Hurricane Katrina Forest Recovery

As we work together to tackle the historic challenge that Hurricane Katrina has presented to the forestry communities of Mississippi, Louisiana, and Alabama, we hope that this blog will be a valuable resource and tool.

Monday, October 23

Phasing in Progress - Long Beach Lands Water, Sewer Repair Funds

In cities throughout South Mississippi, residents and officials are eager to see progress in rebuilding after Hurricane Katrina. People in Long Beach won't have long to wait. The city received approval - and funding - from FEMA last week to start work on Phase I of replacing the water and sewer system south of the railroad tracks.

Work is scheduled to begin Oct. 30 on that phase, which runs from Nicholson Avenue to Girard Avenue and includes downtown. Long Beach is the first city in South Mississippi to get FEMA approval for replacing its water and sewer system, and Mayor Billy Skellie hopes the city gets the go-ahead more quickly for the other four phases. He also hopes it will make things easier for surrounding cities when they seek FEMA approval for the same type of work. "It has taken us from December until now to get this approved," he said. "We are the first city to start permanent replacement of water and sewer, but I think the second phase will go more quickly."

The problem, he said, is when FEMA gave the city estimates on what it would cost to replace the system, engineers used pre-Katrina prices. FEMA estimated the entire project would cost about $4 million to replace. When the lowest bid for the first phase came in at nearly $4 million, the project had to be reviewed again, by officials from South Mississippi to the nation's capital. Since that hurdle has been crossed and work will begin soon, Skellie believes the other phases will be approved quickly with the entire project scheduled to be completed by the end of June 2007.

Ward 2 Alderman Richard Notter represents the area covered by Phase I and said he is encouraged and believes when people see work going on, they will know Long Beach is making progress. "I think anything we can do to show rebuilding is a positive thing," he said. "Our beachfront is a vital part of our city, as well as our downtown area. I'm hoping that by replacing water and sewer, things will come back. We need the revenue for the city." Phase II runs from Girard west to the city line. The third phase goes from Nicholson east to the city line. The other two phases involve repairing manholes and sewer lines inland.
Long Beach progress

City officials are working on several projects to help the city rebuild from damage cause by Hurricane Katrina.

• Mayor Billy Skellie said the city has received bids on the first phase of permanent repairs to the harbor, which includes replacing two piers, the launch ramp and a crosswalk pier. Officials with FEMA and MEMA are reviewing those bids now. "We don't have a time frame for the harbor to be completed, but we could see the first phase done this winter," Skellie said.

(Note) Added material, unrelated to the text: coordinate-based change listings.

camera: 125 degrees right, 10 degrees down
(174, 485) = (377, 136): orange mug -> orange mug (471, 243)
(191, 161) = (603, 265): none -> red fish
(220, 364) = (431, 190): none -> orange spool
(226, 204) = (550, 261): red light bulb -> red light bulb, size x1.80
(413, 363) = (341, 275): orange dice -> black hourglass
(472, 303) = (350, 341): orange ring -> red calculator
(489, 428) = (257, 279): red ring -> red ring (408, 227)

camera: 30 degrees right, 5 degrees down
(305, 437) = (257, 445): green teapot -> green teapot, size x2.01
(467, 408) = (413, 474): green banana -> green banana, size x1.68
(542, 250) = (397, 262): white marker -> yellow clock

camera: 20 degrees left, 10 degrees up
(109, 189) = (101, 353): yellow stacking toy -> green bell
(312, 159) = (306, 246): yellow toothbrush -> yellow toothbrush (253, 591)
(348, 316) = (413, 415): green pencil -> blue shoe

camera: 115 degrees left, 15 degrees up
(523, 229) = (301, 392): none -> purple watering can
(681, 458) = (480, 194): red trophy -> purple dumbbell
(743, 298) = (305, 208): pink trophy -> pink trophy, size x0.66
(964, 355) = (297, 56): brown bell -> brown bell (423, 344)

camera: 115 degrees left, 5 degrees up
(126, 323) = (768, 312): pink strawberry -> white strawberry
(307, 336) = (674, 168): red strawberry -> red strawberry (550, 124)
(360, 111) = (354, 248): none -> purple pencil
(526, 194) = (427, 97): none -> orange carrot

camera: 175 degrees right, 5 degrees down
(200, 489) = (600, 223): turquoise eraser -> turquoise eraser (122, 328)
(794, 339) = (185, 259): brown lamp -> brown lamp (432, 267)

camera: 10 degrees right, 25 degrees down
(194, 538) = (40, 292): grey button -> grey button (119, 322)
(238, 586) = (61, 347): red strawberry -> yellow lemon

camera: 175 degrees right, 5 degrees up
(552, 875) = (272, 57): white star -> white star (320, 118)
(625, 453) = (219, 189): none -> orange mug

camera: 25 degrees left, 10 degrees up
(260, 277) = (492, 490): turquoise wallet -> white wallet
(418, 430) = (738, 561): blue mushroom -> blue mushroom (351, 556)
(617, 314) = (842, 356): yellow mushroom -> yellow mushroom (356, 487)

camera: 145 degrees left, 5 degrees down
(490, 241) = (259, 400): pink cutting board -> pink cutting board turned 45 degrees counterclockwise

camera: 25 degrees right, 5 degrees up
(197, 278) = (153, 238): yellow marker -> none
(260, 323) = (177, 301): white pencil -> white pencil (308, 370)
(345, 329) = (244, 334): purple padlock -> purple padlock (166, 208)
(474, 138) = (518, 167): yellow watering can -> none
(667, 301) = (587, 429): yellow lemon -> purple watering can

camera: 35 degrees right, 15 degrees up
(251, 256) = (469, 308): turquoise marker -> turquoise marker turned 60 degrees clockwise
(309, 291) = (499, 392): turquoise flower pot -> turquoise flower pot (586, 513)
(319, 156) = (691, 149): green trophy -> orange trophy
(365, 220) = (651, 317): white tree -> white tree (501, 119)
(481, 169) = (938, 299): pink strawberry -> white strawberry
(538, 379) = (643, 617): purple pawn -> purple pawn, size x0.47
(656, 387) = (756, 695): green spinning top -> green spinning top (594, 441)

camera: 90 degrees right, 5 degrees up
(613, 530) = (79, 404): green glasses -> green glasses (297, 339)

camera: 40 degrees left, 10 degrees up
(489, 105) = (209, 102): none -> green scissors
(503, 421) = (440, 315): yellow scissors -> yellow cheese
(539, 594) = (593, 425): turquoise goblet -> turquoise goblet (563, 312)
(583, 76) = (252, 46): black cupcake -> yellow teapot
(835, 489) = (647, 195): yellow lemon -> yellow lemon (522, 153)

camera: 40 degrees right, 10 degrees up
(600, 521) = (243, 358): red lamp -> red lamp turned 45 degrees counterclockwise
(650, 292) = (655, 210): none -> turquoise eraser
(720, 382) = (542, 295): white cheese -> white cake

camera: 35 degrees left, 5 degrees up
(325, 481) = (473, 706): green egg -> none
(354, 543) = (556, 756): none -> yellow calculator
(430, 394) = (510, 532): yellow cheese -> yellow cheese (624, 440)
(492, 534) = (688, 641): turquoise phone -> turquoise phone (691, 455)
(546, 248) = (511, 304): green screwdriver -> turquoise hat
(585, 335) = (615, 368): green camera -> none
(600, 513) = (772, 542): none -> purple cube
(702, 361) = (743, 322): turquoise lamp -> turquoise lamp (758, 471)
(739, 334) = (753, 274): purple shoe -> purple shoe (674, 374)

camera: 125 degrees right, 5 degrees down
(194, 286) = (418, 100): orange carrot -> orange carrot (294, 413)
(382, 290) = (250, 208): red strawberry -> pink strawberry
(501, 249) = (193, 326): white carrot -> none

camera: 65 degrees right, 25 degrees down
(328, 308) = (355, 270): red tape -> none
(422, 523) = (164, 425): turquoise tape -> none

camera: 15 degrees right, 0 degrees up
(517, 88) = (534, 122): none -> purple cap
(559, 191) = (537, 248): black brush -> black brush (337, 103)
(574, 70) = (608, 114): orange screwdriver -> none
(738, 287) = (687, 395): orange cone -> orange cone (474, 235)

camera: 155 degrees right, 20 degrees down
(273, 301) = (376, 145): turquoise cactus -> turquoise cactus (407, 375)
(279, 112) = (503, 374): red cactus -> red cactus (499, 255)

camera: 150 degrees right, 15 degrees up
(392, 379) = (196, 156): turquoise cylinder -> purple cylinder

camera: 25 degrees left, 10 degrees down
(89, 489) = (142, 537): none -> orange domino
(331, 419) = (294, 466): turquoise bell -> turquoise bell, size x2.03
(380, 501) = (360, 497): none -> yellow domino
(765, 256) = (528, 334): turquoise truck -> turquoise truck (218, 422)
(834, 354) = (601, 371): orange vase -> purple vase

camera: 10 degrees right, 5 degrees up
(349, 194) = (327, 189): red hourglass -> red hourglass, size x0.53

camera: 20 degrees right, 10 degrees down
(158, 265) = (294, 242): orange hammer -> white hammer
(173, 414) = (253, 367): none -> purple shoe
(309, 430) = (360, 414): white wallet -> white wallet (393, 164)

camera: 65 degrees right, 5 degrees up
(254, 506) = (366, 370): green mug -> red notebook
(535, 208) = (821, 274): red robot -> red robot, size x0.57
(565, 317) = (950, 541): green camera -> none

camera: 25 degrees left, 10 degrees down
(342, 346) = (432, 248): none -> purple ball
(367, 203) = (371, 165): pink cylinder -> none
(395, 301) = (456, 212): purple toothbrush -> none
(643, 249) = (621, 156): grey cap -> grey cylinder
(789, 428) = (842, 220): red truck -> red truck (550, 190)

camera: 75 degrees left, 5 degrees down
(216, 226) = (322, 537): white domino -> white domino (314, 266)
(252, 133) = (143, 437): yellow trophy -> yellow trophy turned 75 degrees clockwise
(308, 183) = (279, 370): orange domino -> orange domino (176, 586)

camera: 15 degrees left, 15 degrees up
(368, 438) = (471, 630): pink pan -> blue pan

• City officials are applying for a government grant that, if approved, could provide millions of dollars for new sidewalks, buried utilities and streets and drainage for the downtown area.

• Work also is being done on the library, which city officials believe is vital to downtown. Skellie said it could open by January or February.
"We're trying to get there," he said. "There's a lot of work being done there, and we feel like we could start moving back in sometime this winter."

• Land on Daugherty Road has been cleared for a new senior center, which has been in the works since before Katrina, Alderman Richard Bennett said.
The city so far has received more than $2 million in grants for the project, and the new center will have a gym, showers, a kitchen, community room and outdoor patio.
It also will have a generator so it can be used as a shelter during hurricanes, Bennett said.